[What is required] Scan the entries and copy each line where the word "Undertøjsuld" is present.

Stored data entries:
****************************************

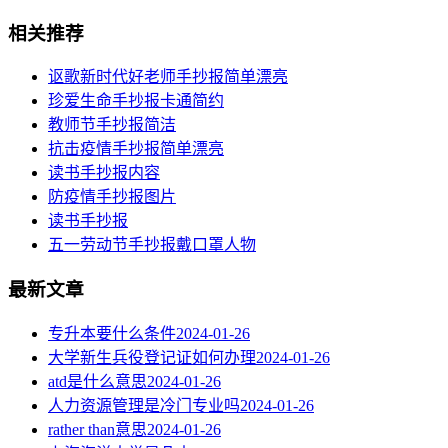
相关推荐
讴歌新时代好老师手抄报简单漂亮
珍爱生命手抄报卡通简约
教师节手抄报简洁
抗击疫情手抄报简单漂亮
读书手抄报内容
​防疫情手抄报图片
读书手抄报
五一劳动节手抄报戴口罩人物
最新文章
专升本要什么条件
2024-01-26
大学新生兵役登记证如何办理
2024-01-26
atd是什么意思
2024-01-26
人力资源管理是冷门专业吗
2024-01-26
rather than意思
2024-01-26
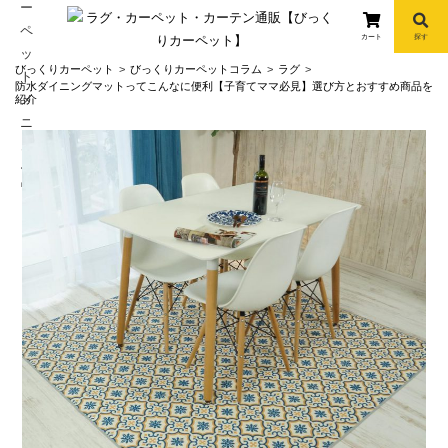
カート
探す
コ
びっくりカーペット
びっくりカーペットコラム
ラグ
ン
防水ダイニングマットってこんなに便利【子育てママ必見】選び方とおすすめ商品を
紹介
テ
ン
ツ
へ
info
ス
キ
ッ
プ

****************************************

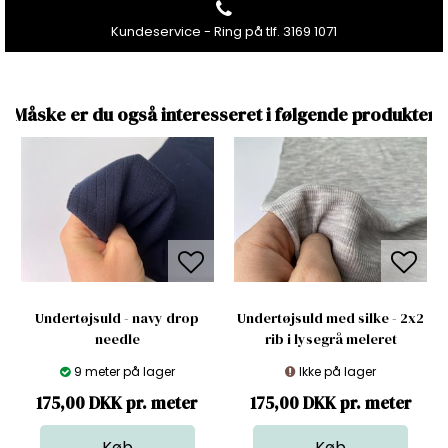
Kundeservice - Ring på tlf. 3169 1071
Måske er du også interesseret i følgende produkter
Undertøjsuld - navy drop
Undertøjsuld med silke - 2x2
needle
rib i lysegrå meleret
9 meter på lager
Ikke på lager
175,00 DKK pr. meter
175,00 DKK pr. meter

****************************************

[Completed task]
Undertøjsuld - navy drop
Undertøjsuld med silke - 2x2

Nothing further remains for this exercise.